Personally, I would have liked a less superficial way of dealing with the Greek folk culture and a cover that depicts a little more of the reality of the '90s in Lindos than the almost idyllic image from the late '70s. But this book makes a wonderful read!

Overall, I would say it is two thumbs up, and it is surely one of the few books that I have encountered that urged me to read it from cover to cover in one sitting.

- Alf B. Meier (This report first appeared in IslandMani...)

JOY TO READ
Helpful Votes: 4 out of 4 total.
Review Date: 2004-04-04
This book is witty, well-written and a joy to read. It accurately depicts both the joys and tribulations of living in Greece!! Buy a copy and head for any Greek island!!

Sandy Pappas

Truth speaks for itself
Helpful Votes: 5 out of 6 total.
Review Date: 2001-12-07
I bought the book whilst in Lindos in the summer of 2000, and i found it an entertaining, yet informative book about the village.

I had been to Lindos before and the stories in the book cease to amaze me, I know many of the characters personally and feel it is a great way to get to know the village better.

Overall it is a wonderful fusion, the characters set against the traditional Greek village life makes it a book for everyone, regardless of whether they have been to Lindos or not.

It's Brilliant!
Helpful Votes: 6 out of 6 total.
Review Date: 2000-06-21
A candid insight into how Lindos on the island of Rhodes (Rhodos) grew to be what it is today.

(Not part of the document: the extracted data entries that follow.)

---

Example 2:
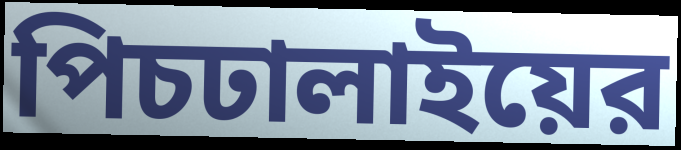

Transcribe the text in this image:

পিচঢালাইয়ের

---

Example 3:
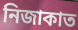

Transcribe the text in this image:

নিজাকাত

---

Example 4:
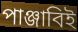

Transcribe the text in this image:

পাঞ্জাবিই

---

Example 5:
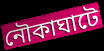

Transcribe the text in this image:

নৌকাঘাটে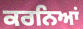
ਕਰਨਿਆਂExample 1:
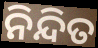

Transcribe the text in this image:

ନିନ୍ଦିତ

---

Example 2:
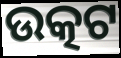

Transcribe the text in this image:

ଉତ୍କଟ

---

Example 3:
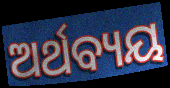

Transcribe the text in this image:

ଅର୍ଥବ୍ୟୟ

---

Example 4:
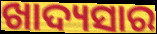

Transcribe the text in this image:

ଖାଦ୍ୟସାର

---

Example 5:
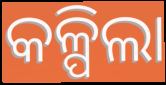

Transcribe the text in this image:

କଳ୍ପିଲା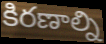
కిరణాల్నిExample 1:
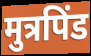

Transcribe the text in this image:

मुत्रपिंड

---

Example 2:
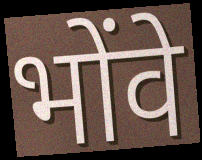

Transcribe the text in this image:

भोंवे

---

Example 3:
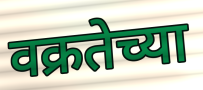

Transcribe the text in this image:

वक्रतेच्या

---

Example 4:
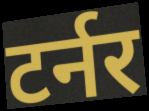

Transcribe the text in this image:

टर्नर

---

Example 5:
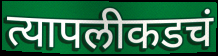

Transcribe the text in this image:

त्यापलीकडचंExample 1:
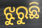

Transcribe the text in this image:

ଝୁରୁଛି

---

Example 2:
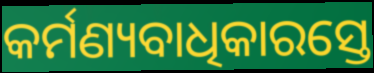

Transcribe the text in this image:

କର୍ମଣ୍ୟବାଧିକାରସ୍ତେ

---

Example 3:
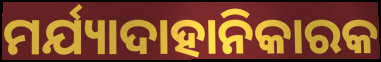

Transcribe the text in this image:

ମର୍ଯ୍ୟାଦାହାନିକାରକ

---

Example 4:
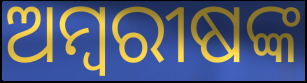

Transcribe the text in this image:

ଅମ୍ବରୀଷଙ୍କ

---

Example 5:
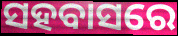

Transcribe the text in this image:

ସହବାସରେ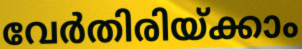
വേർതിരിയ്ക്കാം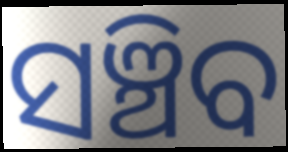
ସଞ୍ଚିବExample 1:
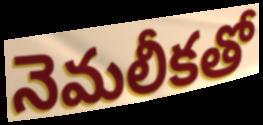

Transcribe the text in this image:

నెమలీకతో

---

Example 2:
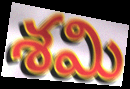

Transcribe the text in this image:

శమి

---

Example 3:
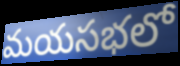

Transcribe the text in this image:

మయసభలో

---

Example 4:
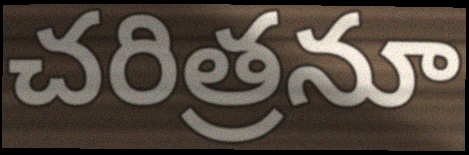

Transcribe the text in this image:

చరిత్రనూ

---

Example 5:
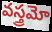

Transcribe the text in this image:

వస్త్రమో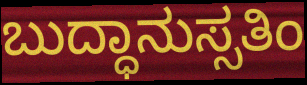
ಬುದ್ಧಾನುಸ್ಸತಿಂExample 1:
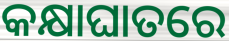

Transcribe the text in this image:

କକ୍ଷାଘାତରେ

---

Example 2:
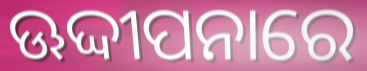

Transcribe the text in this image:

ଊଦ୍ଦୀପନାରେ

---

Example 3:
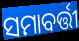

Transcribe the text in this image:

ସମାବର୍ତ୍ତୀ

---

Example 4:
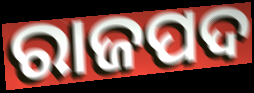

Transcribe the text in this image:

ରାଜପଦ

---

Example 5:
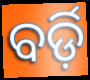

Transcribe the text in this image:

ବର୍ଡ଼ି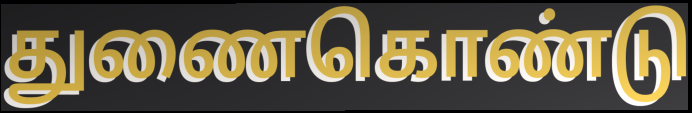
துணைகொண்டுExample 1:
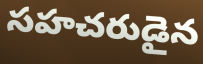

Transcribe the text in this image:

సహచరుడైన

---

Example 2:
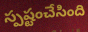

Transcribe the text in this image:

స్పష్టంచేసింది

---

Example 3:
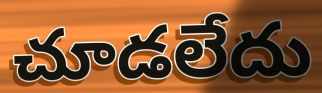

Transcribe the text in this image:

చూడలేదు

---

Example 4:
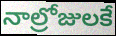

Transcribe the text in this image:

నాల్రోజులకే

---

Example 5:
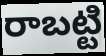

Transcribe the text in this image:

రాబట్టి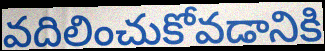
వదిలించుకోవడానికి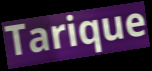
TariqueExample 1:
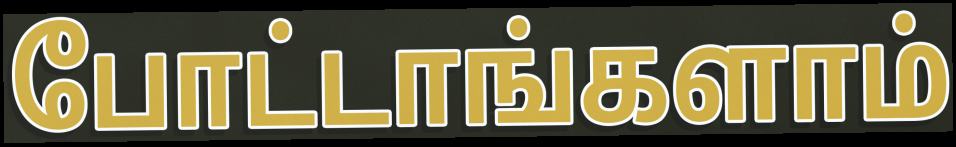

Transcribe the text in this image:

போட்டாங்களாம்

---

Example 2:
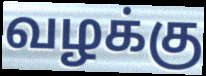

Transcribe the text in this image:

வழக்கு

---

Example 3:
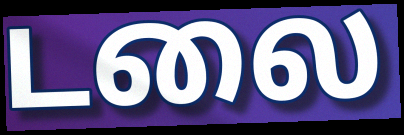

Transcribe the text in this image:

டலை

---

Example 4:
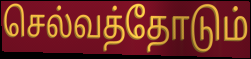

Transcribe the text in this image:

செல்வத்தோடும்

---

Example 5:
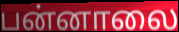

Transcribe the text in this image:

பன்னாலைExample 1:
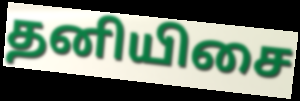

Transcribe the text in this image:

தனியிசை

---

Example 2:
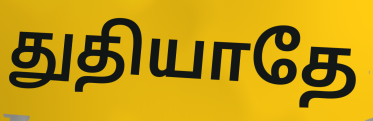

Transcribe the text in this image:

துதியாதே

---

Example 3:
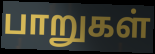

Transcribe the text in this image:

பாறுகள்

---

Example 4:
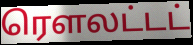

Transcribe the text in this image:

ரௌலட்டட்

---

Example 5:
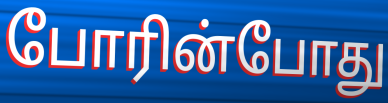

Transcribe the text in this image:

போரின்போது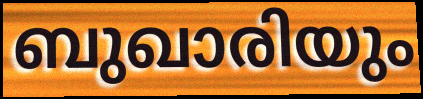
ബുഖാരിയും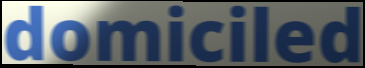
domiciled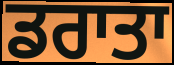
ਡਰਾਤਾ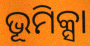
ଭୂମିକ୍ସାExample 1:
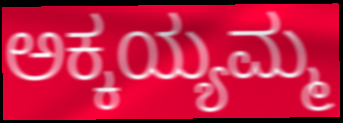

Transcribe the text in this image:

ಅಕ್ಕಯ್ಯಮ್ಮ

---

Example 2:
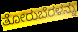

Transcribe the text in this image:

ತೋರುಬೆರಳನ್ನು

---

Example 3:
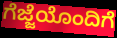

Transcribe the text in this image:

ಗೆಜ್ಜೆಯೊಂದಿಗೆ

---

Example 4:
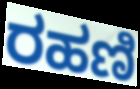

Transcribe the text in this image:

ರಹಣಿ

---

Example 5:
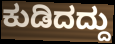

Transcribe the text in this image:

ಕುಡಿದದ್ದು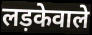
लड़केवाले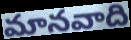
మానవాది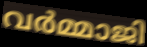
വർമ്മാജി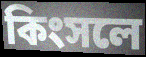
কিংসলেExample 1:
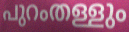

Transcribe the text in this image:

പുറംതള്ളും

The book is based on the experiences of the author over a 35-year association with Lindos, and provides marvellous detail of how a very typical, unspoilt Greek village became an icon for European mass tourism. But more than just a historical account, it provides a human element to the effects of change.

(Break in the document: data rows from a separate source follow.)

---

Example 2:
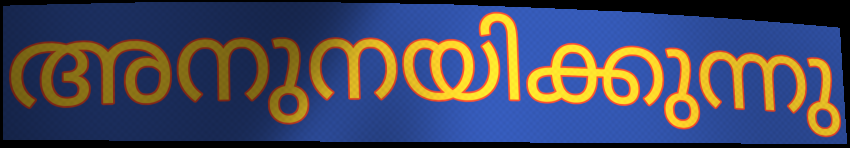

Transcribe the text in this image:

അനുനയിക്കുന്നു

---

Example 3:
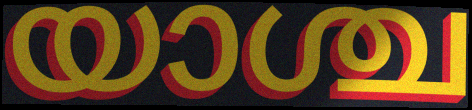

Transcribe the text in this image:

യാശ്ച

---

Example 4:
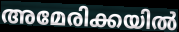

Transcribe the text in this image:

അമേരിക്കയിൽ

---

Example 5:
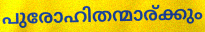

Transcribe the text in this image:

പുരോഹിതന്മാര്ക്കുംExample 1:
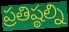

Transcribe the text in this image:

ప్రతిష్ఠల్ని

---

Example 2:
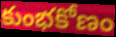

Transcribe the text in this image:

కుంభకోణం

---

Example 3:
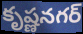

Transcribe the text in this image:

కృష్ణనగర్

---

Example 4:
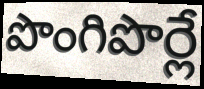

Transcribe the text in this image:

పొంగిపొర్లే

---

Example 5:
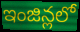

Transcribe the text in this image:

ఇంజిన్లలో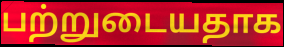
பற்றுடையதாக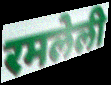
रमलेलीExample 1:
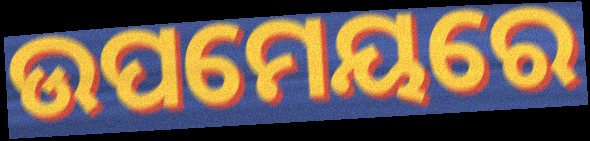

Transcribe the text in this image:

ଉପମେୟରେ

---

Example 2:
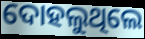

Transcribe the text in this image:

ଦୋହଲୁଥିଲେ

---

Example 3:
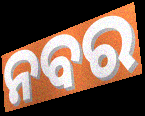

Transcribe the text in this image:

ନବର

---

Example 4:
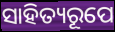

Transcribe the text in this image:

ସାହିତ୍ୟରୂପେ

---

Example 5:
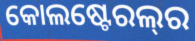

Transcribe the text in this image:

କୋଲଷ୍ଟେରଲ୍‌ରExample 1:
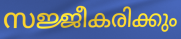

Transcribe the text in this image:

സജ്ജീകരിക്കും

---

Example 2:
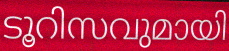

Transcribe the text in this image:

ടൂറിസവുമായി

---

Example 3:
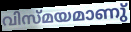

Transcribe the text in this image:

വിസ്മയമാണു്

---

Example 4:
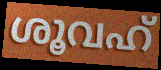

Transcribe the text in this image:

ശൂവഹ്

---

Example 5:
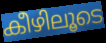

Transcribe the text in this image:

കീഴിലൂടെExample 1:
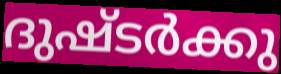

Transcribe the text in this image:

ദുഷ്ടർക്കു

The characters and the interaction between the locals and the foreigners (some very famous) are described with great detail and sense of humour. Some of these encounters are quite outrageous and need to be read.

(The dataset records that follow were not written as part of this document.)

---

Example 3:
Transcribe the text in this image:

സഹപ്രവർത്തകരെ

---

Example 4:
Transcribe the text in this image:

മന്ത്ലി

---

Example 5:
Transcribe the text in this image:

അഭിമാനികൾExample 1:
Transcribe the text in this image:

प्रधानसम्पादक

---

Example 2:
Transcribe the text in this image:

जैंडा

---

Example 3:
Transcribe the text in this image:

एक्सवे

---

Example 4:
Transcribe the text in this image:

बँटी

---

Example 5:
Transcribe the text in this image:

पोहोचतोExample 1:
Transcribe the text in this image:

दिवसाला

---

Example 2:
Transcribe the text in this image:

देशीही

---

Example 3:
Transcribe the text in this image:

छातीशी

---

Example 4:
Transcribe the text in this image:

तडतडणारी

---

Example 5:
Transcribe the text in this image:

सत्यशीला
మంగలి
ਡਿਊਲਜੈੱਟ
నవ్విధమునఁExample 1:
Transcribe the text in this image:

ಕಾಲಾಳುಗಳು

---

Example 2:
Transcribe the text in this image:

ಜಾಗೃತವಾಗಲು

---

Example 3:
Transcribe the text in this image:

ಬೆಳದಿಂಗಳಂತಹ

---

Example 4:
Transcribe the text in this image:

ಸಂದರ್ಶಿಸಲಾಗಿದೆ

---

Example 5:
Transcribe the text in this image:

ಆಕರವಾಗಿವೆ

Willard Manus has included many personal details of the events that shaped the lives of himself and his family, and these are very touching at times.

The commentary relating to Greek and world events that occurred during the period covered by the book is written in such a way that it links these events with the lives of local people and close associates of the author.

Whilst entertaining, 'This Way to Paradise - Dancing on the Tables' is also touched by sadness both for the individuals described in the book and for the way that Lindos changed.

I first discovered the book on sale in Lindos Library (which bizarrely doubles up as a Laundromat!) during one of my many visits to the village. I found it fascinating and enjoyed reading every page.

If you have never visited Lindos then this book should wet your appetite. But if you are a regular visitor and have fallen in love with the place, the book should answer many of the questions that will have arisen in your mind.